▶ [EXERCISE]: Retype every line of the material below, keeping each character, number, and line break unchanged.

▶ [GIVEN ENTRIES]:
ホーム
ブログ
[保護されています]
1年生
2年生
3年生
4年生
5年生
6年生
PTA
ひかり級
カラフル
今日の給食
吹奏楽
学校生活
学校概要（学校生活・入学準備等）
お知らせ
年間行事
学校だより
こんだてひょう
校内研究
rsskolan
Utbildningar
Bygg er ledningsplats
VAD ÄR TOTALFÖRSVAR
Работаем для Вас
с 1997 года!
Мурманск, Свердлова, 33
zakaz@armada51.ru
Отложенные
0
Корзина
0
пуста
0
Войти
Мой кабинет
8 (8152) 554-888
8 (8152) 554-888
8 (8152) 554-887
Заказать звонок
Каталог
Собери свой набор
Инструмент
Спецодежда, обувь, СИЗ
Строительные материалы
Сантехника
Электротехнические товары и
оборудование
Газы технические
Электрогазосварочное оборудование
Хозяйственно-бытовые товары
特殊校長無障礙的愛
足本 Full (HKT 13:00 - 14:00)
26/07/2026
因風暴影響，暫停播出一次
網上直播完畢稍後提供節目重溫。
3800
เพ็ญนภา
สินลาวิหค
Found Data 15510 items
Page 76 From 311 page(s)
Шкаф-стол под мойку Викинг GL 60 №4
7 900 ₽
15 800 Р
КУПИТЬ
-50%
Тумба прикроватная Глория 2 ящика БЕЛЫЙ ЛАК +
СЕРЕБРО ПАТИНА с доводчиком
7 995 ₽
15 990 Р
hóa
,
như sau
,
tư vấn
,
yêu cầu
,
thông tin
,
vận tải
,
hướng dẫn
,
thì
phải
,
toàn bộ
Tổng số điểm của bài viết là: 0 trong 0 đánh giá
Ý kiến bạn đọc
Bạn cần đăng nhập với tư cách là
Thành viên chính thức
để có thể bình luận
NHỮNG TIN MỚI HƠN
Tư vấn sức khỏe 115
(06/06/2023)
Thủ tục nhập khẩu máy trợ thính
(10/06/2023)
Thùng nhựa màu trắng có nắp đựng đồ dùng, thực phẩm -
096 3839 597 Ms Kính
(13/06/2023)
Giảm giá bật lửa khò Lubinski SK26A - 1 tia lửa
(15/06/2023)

▶ [FINAL ANSWER]:
ホーム
ブログ
[保護されています]
1年生
2年生
3年生
4年生
5年生
6年生
PTA
ひかり級
カラフル
今日の給食
吹奏楽
学校生活
学校概要（学校生活・入学準備等）
お知らせ
年間行事
学校だより
こんだてひょう
校内研究
rsskolan
Utbildningar
Bygg er ledningsplats
VAD ÄR TOTALFÖRSVAR
Работаем для Вас
с 1997 года!
Мурманск, Свердлова, 33
zakaz@armada51.ru
Отложенные
0
Корзина
0
пуста
0
Войти
Мой кабинет
8 (8152) 554-888
8 (8152) 554-888
8 (8152) 554-887
Заказать звонок
Каталог
Собери свой набор
Инструмент
Спецодежда, обувь, СИЗ
Строительные материалы
Сантехника
Электротехнические товары и
оборудование
Газы технические
Электрогазосварочное оборудование
Хозяйственно-бытовые товары
特殊校長無障礙的愛
足本 Full (HKT 13:00 - 14:00)
26/07/2026
因風暴影響，暫停播出一次
網上直播完畢稍後提供節目重溫。
3800
เพ็ญนภา
สินลาวิหค
Found Data 15510 items
Page 76 From 311 page(s)
Шкаф-стол под мойку Викинг GL 60 №4
7 900 ₽
15 800 Р
КУПИТЬ
-50%
Тумба прикроватная Глория 2 ящика БЕЛЫЙ ЛАК +
СЕРЕБРО ПАТИНА с доводчиком
7 995 ₽
15 990 Р
hóa
,
như sau
,
tư vấn
,
yêu cầu
,
thông tin
,
vận tải
,
hướng dẫn
,
thì
phải
,
toàn bộ
Tổng số điểm của bài viết là: 0 trong 0 đánh giá
Ý kiến bạn đọc
Bạn cần đăng nhập với tư cách là
Thành viên chính thức
để có thể bình luận
NHỮNG TIN MỚI HƠN
Tư vấn sức khỏe 115
(06/06/2023)
Thủ tục nhập khẩu máy trợ thính
(10/06/2023)
Thùng nhựa màu trắng có nắp đựng đồ dùng, thực phẩm -
096 3839 597 Ms Kính
(13/06/2023)
Giảm giá bật lửa khò Lubinski SK26A - 1 tia lửa
(15/06/2023)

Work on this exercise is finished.